Halfway there he grew pretty sure. After another half-dozen steps he was certain. Although the Judith had deposited some sand and native silt, along with some limbs and roots and assorted river trash around the remains—that big a carcass could only be but one of two creatures. Either a buffalo, or a grizzly.
And this skull plainly wasn’t huge and wide, nor did it bear a healthy set of horns.
No. That was the skull of a grizzly.
His veins ran cold of a sudden. And his belly crimped the way it did when he had gone the better part of a day without feeding. His mouth went dry and pasty, almost the way it had with his ordeal down in the desert of Apache country.
Predators had come and picked the bones all but clean before, perhaps since, the spring floods. A mountain man would call it high meat. A revolting victual Asa said the Mandans loved to eat on the high Missouri—meat gone bad … so decomposed it had liquefied enough that the Indians could spoon it out of the rotting carcasses of buffalo floating down the flood-swollen Missouri. When there was no end to rich, tender red meat a man could find on the hoof, why would anyone consider that putrid, stinking, worm-infested slime a delicacy?
In revulsion Titus swallowed his gorge back down and took two steps closer to the skeleton. Then a final step that brought him right to its side, awash in memory. Snatches of recall, tattered shreds of recollections: where he had been when he had fired his pistol, when he had rammed the stake into her chest, where he likely landed when she pounced on him and blotted out the sky; and … could he remember anything at all of where he’d been when McAfferty pulled him out from beneath the dead sow?
Just beyond the bones.
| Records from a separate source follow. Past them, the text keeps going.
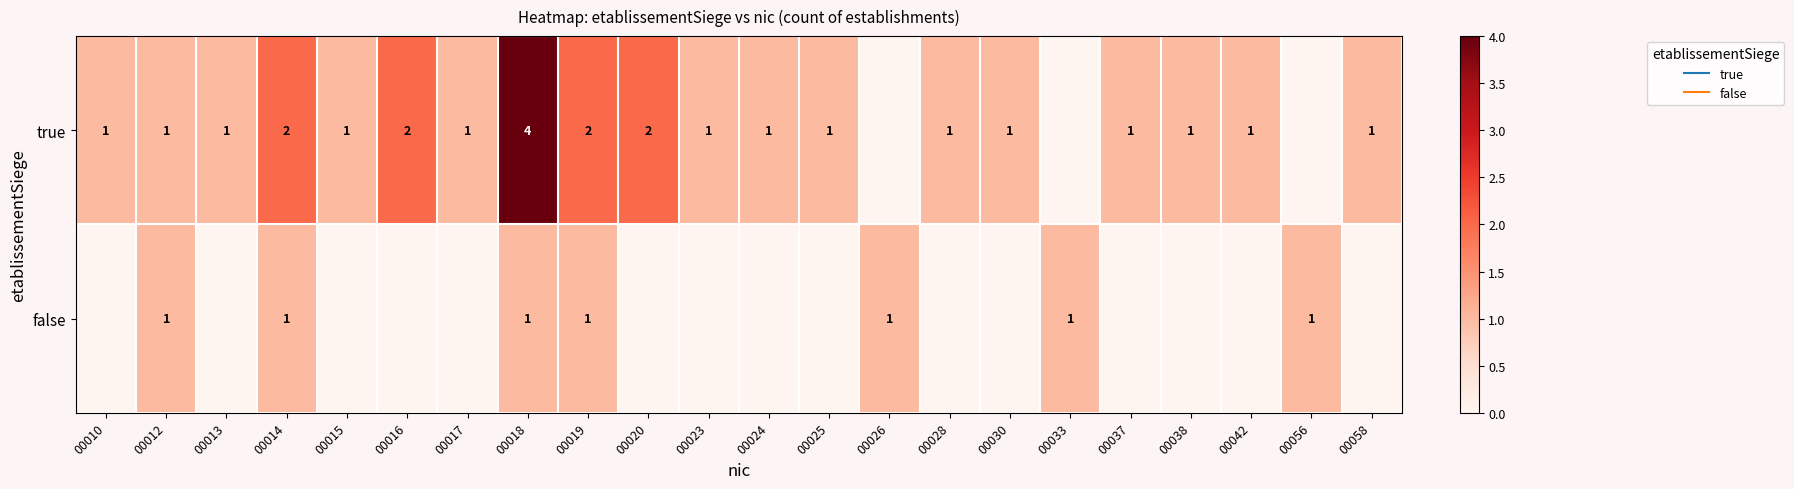

Rank the categories by true value from lowest to highest.

00026, 00033, 00056, 00010, 00012, 00013, 00015, 00017, 00023, 00024, 00025, 00028, 00030, 00037, 00038, 00042, 00058, 00014, 00016, 00019, 00020, 00018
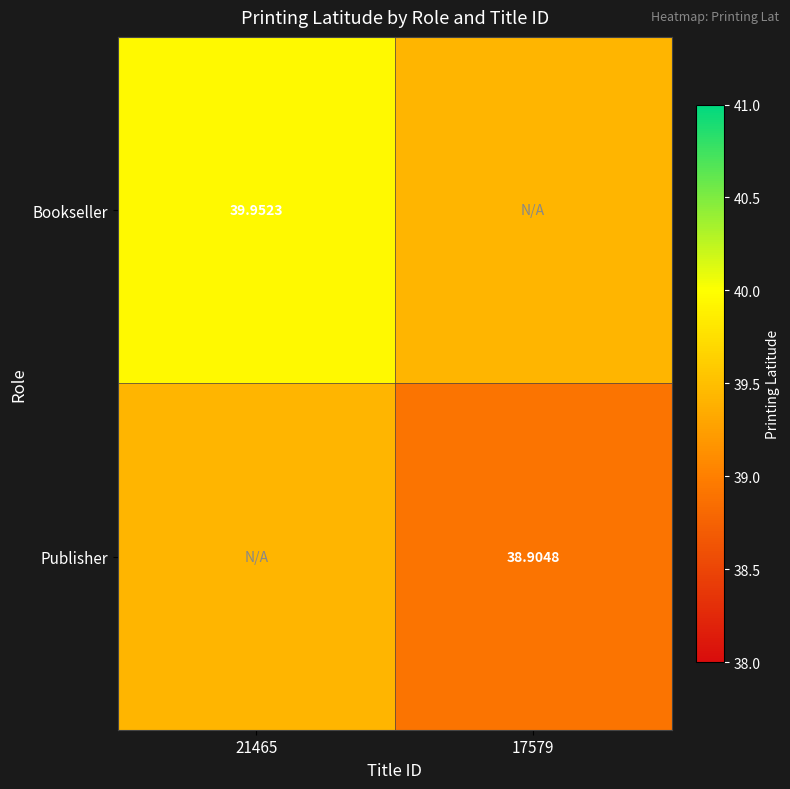

What is the minimum value shown in the chart?

38.9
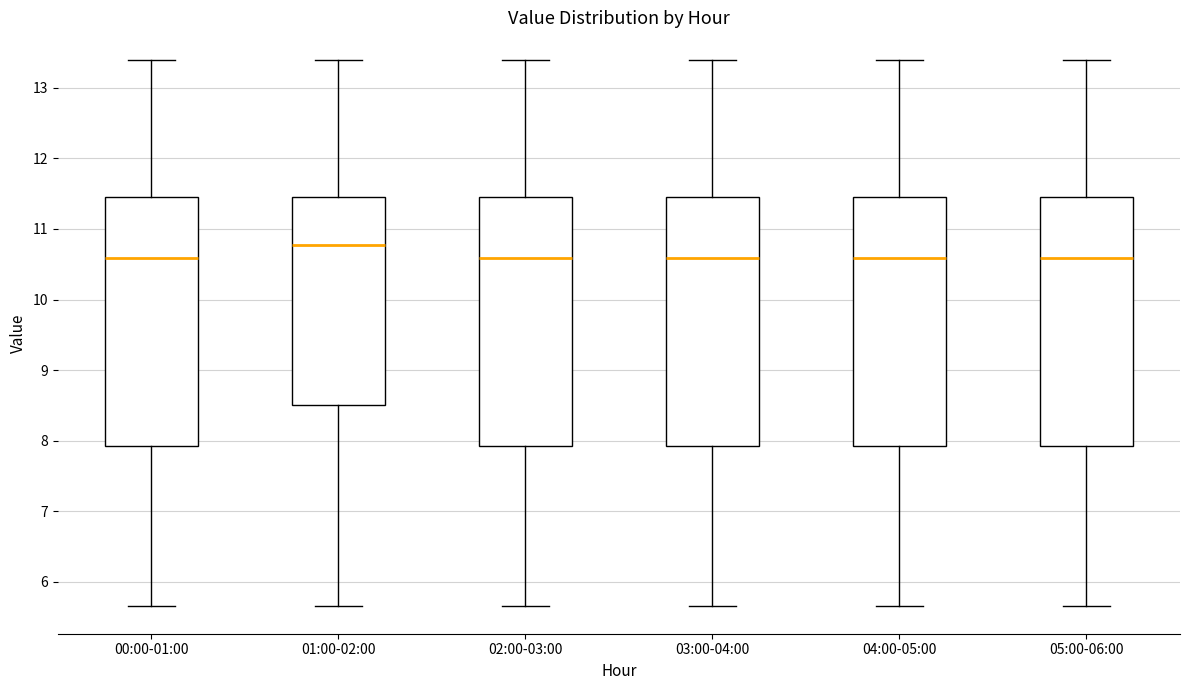

Reading left to right, transcribe this box plot: for each box, give where its median line is, the range the box spans, and where its two whiskers end, as read against the y-axis. The values are not printed on the chart, so give them approximately, as read against the axis.

00:00-01:00: median 10.6, box 7.9 to 11.5, whiskers 5.7 to 13.4
01:00-02:00: median 10.8, box 8.5 to 11.5, whiskers 5.7 to 13.4
02:00-03:00: median 10.6, box 7.9 to 11.5, whiskers 5.7 to 13.4
03:00-04:00: median 10.6, box 7.9 to 11.5, whiskers 5.7 to 13.4
04:00-05:00: median 10.6, box 7.9 to 11.5, whiskers 5.7 to 13.4
05:00-06:00: median 10.6, box 7.9 to 11.5, whiskers 5.7 to 13.4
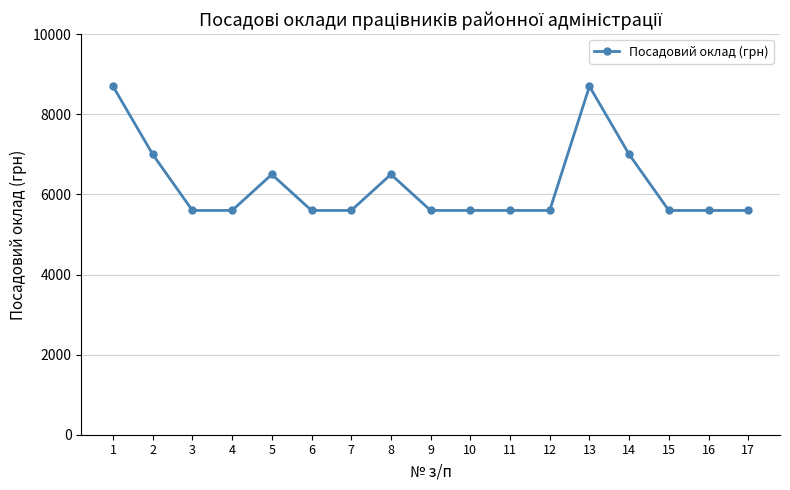

What is the minimum value shown in the chart?

5600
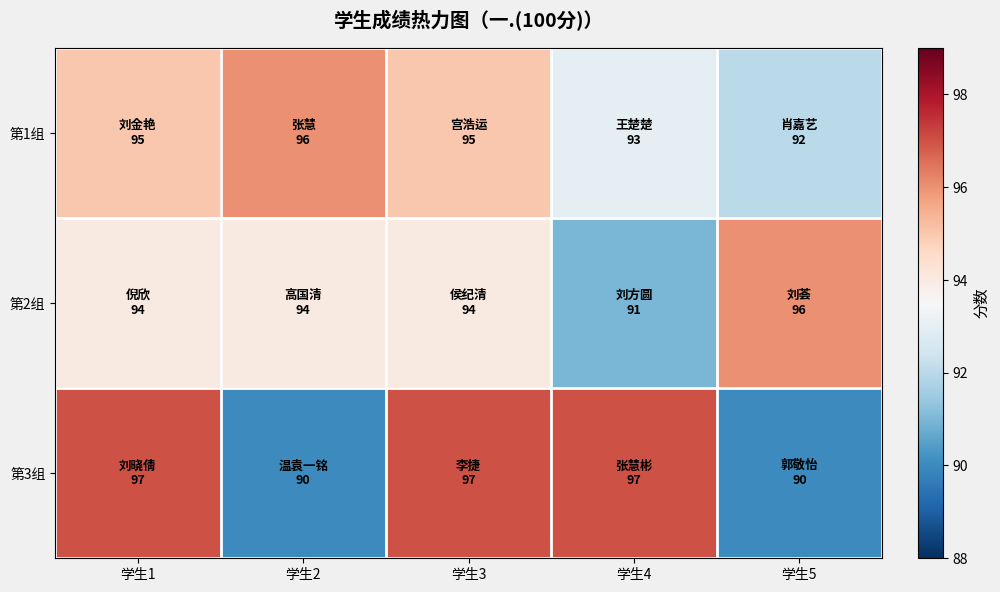

At how many categories does at least one series exceed 96?

3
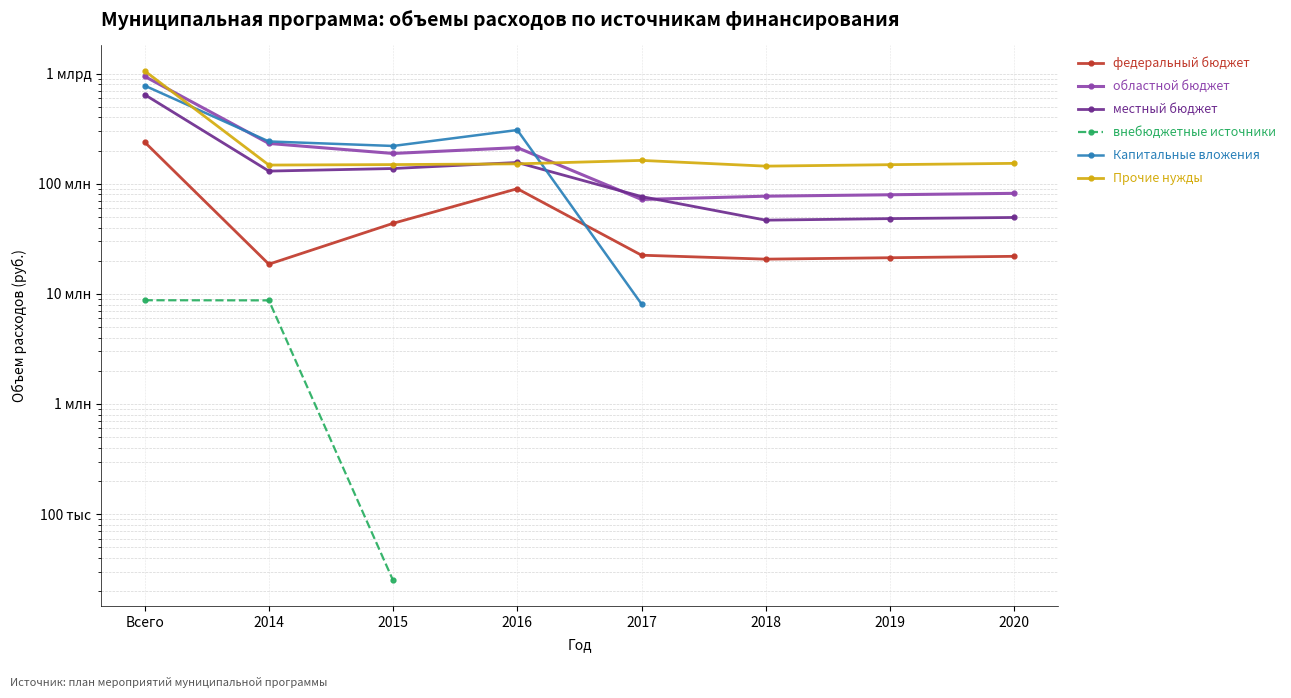

Which category has the highest value across all series?

Всего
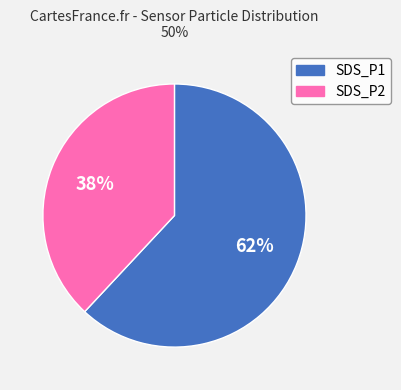

To the nearest percent, what percentage of the pie is SDS_P1?

62%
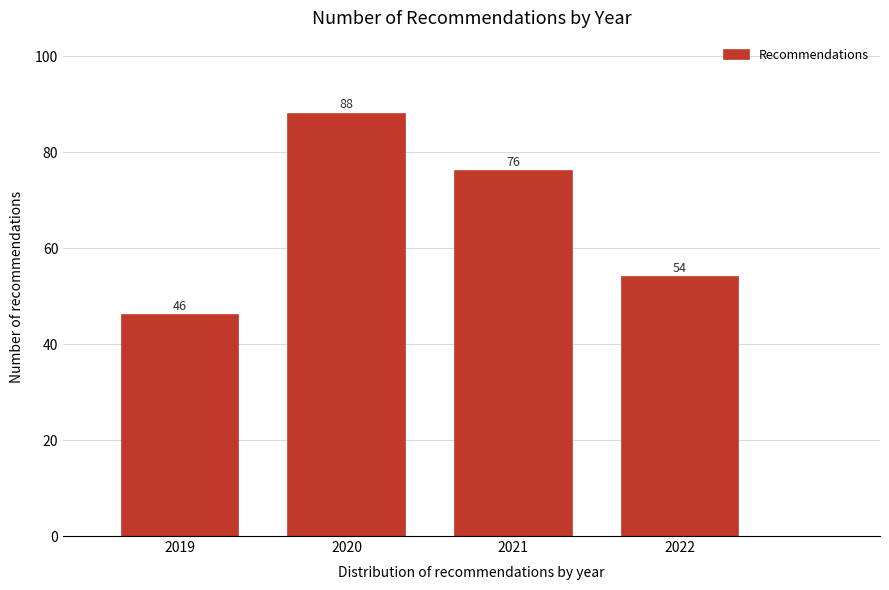

Reading left to right, what are all the values shown in this chart?

2019=46	2020=88	2021=76	2022=54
There.
Bass stepped over, stopped. Trembling slightly.
It was almost like standing there and looking down on … on his own grave.
Had it not been for Asa, he would have died right there.
For a moment he fought the sting of tears and looked up and down the riverbank until he realized he could not stifle the sob.
Bass sank to his knees in the hard, frozen sand beside the grizzly carcass. Put out his hand. And laid it on the huge shoulder blade.
“You and me both, we was in the wrong place at the wrong time,” he said quietly. “If it been just the two of us—you’d won that day. If it’d been just me …”
Then he suddenly thought of the two cubs, orphaned the moment their mother had lunged out of the willows after them, having scented danger in the smell of a man who had blundered into the midst of their play. Bears had ’em a mighty, mighty strong nose.